(Saved entries)
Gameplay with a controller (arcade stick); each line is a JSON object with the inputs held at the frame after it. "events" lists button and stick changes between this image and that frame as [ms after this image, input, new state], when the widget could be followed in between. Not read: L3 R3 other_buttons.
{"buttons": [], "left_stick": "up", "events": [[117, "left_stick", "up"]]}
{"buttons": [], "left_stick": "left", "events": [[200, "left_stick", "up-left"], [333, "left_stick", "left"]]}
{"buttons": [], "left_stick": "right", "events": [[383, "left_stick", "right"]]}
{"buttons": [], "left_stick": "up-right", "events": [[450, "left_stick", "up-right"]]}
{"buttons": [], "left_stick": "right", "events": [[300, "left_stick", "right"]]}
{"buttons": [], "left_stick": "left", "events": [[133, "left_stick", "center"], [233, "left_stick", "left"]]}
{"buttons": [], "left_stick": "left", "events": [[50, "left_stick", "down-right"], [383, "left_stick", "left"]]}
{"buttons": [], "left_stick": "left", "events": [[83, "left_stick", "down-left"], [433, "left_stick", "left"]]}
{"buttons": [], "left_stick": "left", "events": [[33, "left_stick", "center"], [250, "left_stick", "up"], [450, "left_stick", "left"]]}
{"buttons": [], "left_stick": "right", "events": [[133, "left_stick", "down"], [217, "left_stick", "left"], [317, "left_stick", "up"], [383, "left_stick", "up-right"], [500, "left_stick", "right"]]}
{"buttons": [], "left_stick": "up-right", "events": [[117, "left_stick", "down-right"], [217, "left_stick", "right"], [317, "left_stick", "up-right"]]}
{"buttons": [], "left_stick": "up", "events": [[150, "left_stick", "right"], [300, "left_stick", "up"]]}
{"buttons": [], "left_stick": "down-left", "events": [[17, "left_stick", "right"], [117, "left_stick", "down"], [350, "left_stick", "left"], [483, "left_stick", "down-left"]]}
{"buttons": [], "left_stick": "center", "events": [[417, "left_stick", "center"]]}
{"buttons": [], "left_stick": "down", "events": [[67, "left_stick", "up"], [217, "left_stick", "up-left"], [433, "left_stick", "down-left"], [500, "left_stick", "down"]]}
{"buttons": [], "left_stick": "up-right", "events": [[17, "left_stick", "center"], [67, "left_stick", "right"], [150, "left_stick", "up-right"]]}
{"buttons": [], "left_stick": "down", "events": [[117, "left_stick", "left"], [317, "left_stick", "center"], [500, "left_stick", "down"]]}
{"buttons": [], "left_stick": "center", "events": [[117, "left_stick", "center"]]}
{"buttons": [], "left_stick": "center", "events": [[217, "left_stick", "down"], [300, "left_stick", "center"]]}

■ **About this task**
All of the records above must be reproduced exactly.

■ **Response to this exercise**
Gameplay with a controller (arcade stick); each line is a JSON object with the inputs held at the frame after it. "events" lists button and stick changes between this image and that frame as [ms after this image, input, new state], when the widget could be followed in between. Not read: L3 R3 other_buttons.
{"buttons": [], "left_stick": "up", "events": [[117, "left_stick", "up"]]}
{"buttons": [], "left_stick": "left", "events": [[200, "left_stick", "up-left"], [333, "left_stick", "left"]]}
{"buttons": [], "left_stick": "right", "events": [[383, "left_stick", "right"]]}
{"buttons": [], "left_stick": "up-right", "events": [[450, "left_stick", "up-right"]]}
{"buttons": [], "left_stick": "right", "events": [[300, "left_stick", "right"]]}
{"buttons": [], "left_stick": "left", "events": [[133, "left_stick", "center"], [233, "left_stick", "left"]]}
{"buttons": [], "left_stick": "left", "events": [[50, "left_stick", "down-right"], [383, "left_stick", "left"]]}
{"buttons": [], "left_stick": "left", "events": [[83, "left_stick", "down-left"], [433, "left_stick", "left"]]}
{"buttons": [], "left_stick": "left", "events": [[33, "left_stick", "center"], [250, "left_stick", "up"], [450, "left_stick", "left"]]}
{"buttons": [], "left_stick": "right", "events": [[133, "left_stick", "down"], [217, "left_stick", "left"], [317, "left_stick", "up"], [383, "left_stick", "up-right"], [500, "left_stick", "right"]]}
{"buttons": [], "left_stick": "up-right", "events": [[117, "left_stick", "down-right"], [217, "left_stick", "right"], [317, "left_stick", "up-right"]]}
{"buttons": [], "left_stick": "up", "events": [[150, "left_stick", "right"], [300, "left_stick", "up"]]}
{"buttons": [], "left_stick": "down-left", "events": [[17, "left_stick", "right"], [117, "left_stick", "down"], [350, "left_stick", "left"], [483, "left_stick", "down-left"]]}
{"buttons": [], "left_stick": "center", "events": [[417, "left_stick", "center"]]}
{"buttons": [], "left_stick": "down", "events": [[67, "left_stick", "up"], [217, "left_stick", "up-left"], [433, "left_stick", "down-left"], [500, "left_stick", "down"]]}
{"buttons": [], "left_stick": "up-right", "events": [[17, "left_stick", "center"], [67, "left_stick", "right"], [150, "left_stick", "up-right"]]}
{"buttons": [], "left_stick": "down", "events": [[117, "left_stick", "left"], [317, "left_stick", "center"], [500, "left_stick", "down"]]}
{"buttons": [], "left_stick": "center", "events": [[117, "left_stick", "center"]]}
{"buttons": [], "left_stick": "center", "events": [[217, "left_stick", "down"], [300, "left_stick", "center"]]}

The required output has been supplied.